■ WORK TO COMPLETE:
Retype every entry precisely and keep each line whole.

■ EXERCISE INPUT:
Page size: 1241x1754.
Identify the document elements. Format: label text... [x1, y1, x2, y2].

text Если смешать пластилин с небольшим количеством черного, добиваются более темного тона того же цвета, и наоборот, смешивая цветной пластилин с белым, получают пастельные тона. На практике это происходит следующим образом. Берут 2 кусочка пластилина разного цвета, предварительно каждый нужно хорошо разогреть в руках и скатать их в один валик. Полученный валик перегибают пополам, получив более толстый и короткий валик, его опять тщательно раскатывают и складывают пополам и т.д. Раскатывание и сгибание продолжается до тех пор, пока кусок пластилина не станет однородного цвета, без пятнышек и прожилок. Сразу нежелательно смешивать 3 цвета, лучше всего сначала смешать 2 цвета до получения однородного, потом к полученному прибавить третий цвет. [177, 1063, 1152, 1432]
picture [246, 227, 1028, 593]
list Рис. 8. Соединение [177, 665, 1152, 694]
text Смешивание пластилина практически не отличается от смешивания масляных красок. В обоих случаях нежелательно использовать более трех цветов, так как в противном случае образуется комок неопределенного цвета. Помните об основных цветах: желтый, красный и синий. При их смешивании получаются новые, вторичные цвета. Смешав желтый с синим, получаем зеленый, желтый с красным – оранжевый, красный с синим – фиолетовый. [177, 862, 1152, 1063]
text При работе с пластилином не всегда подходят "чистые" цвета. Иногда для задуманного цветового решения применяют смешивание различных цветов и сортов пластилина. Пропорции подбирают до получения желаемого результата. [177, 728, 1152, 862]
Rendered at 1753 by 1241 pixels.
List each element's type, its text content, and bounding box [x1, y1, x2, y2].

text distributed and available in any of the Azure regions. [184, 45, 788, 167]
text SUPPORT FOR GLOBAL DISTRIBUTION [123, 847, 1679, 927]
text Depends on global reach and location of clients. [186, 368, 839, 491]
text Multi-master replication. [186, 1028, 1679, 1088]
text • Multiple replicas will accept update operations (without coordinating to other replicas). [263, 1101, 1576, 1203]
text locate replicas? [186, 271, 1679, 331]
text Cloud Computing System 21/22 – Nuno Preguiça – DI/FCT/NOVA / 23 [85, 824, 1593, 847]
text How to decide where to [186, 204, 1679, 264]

■ WORKED SOLUTION:
Page size: 1241x1754.
Identify the document elements. Format: label text... [x1, y1, x2, y2].

text Если смешать пластилин с небольшим количеством черного, добиваются более темного тона того же цвета, и наоборот, смешивая цветной пластилин с белым, получают пастельные тона. На практике это происходит следующим образом. Берут 2 кусочка пластилина разного цвета, предварительно каждый нужно хорошо разогреть в руках и скатать их в один валик. Полученный валик перегибают пополам, получив более толстый и короткий валик, его опять тщательно раскатывают и складывают пополам и т.д. Раскатывание и сгибание продолжается до тех пор, пока кусок пластилина не станет однородного цвета, без пятнышек и прожилок. Сразу нежелательно смешивать 3 цвета, лучше всего сначала смешать 2 цвета до получения однородного, потом к полученному прибавить третий цвет. [177, 1063, 1152, 1432]
picture [246, 227, 1028, 593]
list Рис. 8. Соединение [177, 665, 1152, 694]
text Смешивание пластилина практически не отличается от смешивания масляных красок. В обоих случаях нежелательно использовать более трех цветов, так как в противном случае образуется комок неопределенного цвета. Помните об основных цветах: желтый, красный и синий. При их смешивании получаются новые, вторичные цвета. Смешав желтый с синим, получаем зеленый, желтый с красным – оранжевый, красный с синим – фиолетовый. [177, 862, 1152, 1063]
text При работе с пластилином не всегда подходят "чистые" цвета. Иногда для задуманного цветового решения применяют смешивание различных цветов и сортов пластилина. Пропорции подбирают до получения желаемого результата. [177, 728, 1152, 862]
Rendered at 1753 by 1241 pixels.
List each element's type, its text content, and bounding box [x1, y1, x2, y2].

text distributed and available in any of the Azure regions. [184, 45, 788, 167]
text SUPPORT FOR GLOBAL DISTRIBUTION [123, 847, 1679, 927]
text Depends on global reach and location of clients. [186, 368, 839, 491]
text Multi-master replication. [186, 1028, 1679, 1088]
text • Multiple replicas will accept update operations (without coordinating to other replicas). [263, 1101, 1576, 1203]
text locate replicas? [186, 271, 1679, 331]
text Cloud Computing System 21/22 – Nuno Preguiça – DI/FCT/NOVA / 23 [85, 824, 1593, 847]
text How to decide where to [186, 204, 1679, 264]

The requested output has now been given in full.